A source told CNN Mr Barr could abandon his post before Mr Trump leaves office because the attorney-general is "not someone who takes bullying and turns the other cheek".
Mr Barr was caught in the President's crosshairs last week when he acknowledged the Justice Department had not uncovered any widespread voting fraud that could overturn the election.
After admitting he had not found any fraud, the two men reportedly had a "contentious" meeting in the White House last Tuesday before Mr Trump refused to confirm his confidence in Mr Barr.
"Ask me that in a number of weeks from now. They should be looking at all of this fraud," Mr Trump told reporters in the Oval Office on Thursday.
Mr Trump has also turned on Georgia and its Republican Secretary of State and Governor after the state moved to certify its election results.

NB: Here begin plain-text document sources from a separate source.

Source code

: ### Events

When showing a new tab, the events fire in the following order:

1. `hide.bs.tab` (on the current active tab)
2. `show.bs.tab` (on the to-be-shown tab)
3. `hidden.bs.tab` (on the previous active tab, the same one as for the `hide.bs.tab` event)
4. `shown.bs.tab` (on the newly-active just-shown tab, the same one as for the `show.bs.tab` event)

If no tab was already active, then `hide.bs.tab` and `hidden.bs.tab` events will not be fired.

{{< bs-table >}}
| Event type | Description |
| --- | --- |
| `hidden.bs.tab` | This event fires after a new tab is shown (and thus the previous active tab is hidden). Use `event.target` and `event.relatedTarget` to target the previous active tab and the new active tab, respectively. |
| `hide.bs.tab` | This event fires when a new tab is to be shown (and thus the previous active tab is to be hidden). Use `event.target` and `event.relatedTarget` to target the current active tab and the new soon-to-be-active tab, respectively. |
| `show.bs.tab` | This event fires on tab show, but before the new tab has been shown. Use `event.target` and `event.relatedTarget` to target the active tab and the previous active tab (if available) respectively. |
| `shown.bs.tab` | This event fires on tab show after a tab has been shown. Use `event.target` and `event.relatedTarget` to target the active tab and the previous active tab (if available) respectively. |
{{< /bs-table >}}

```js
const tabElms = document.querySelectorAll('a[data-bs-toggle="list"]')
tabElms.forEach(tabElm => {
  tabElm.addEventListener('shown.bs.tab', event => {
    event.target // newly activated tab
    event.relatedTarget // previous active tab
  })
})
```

"We have now counted legally-cast ballots three times and the results have remained unchanged," Secretary of State Brad Raffensperger said at a Monday morning press conference.
"Whether it is the President of the United States or a failed gubernatorial candidate, disinformation regarding election administration should be condemned and rejected. Integrity matters. Truth matters."
President-elect Joe Biden is the first Democrat to win Georgia in almost 30 years after he won the state by more than 12,000 votes.
Republican Governor Brian Kemp certified the results of Mr Biden's victory on November 20, following a statewide recount, which included a hand-count of the nearly five million ballots cast in the election.
Mr Trump took to Twitter yesterday to attack his Georgian counterparts, questioning "what's wrong" with them.
The Republican Governor of Georgia refuses to do signature verification, which would give us an easy win. What’s wrong with this guy? What is he hiding?
Nowhere has the pushback against Mr Trump been stronger than in Georgia, where Republican officials from the governor on down have rebuffed his efforts.
Lieutenant Governor Geoff Duncan, a Republican, yesterday accused Mr Trump of spewing "mountains of misinformation" in his bid to discredit the vote in Georgia.
Mr Duncan told CBS This Morning that the Trump campaign claims of voter fraud were "literally stuff that can be debunked in 10 seconds or less".
And last week, another Georgia official, voting system manager Gabriel Sterling, said Mr Trump's rhetoric could lead to violence.
"Someone's going to get hurt. Someone's going to get shot. Someone's going to get killed. It's not right," Mr Sterling said.
Among the latest blows to Mr Trump's bid to tarnish the vote with baseless fraud claims was the announcement on Sunday that former New York mayor Rudy Giuliani had been hospitalised with Covid-19.
Mr Giuliani, 76, has been leading the Trump campaign's legal team, filing lawsuits that purport to expose ballot fraud and staging public hearings in the swing states where Mr Trump lost narrowly.
When the lawsuits filed by Mr Giuliani and other Trump allies have actually reached the courts they have been tossed out by judges – sometimes in scathing terms.
The latest defeat – bringing the Trump campaign's win-loss record in court to 1-47 – came on Monday in Michigan, where Mr Trump lost to Mr Biden by 154,000 votes.
"The People have spoken," wrote US District Court Judge Linda Parker.
"This case represents well the phrase: 'This ship has sailed.'"
Judge Parker said the suit seeking to overturn Mr Biden's victory in Michigan was "stunning in its scope and breathtaking in its reach."
"If granted, the relief would disenfranchise the votes of the more than 5.5 million Michigan citizens who, with dignity, hope, and a promise of a voice, participated in the 2020 General Election," she said.
The judge said the suit appeared to be mainly aimed at shaking "People's faith in the democratic process and their trust in our government."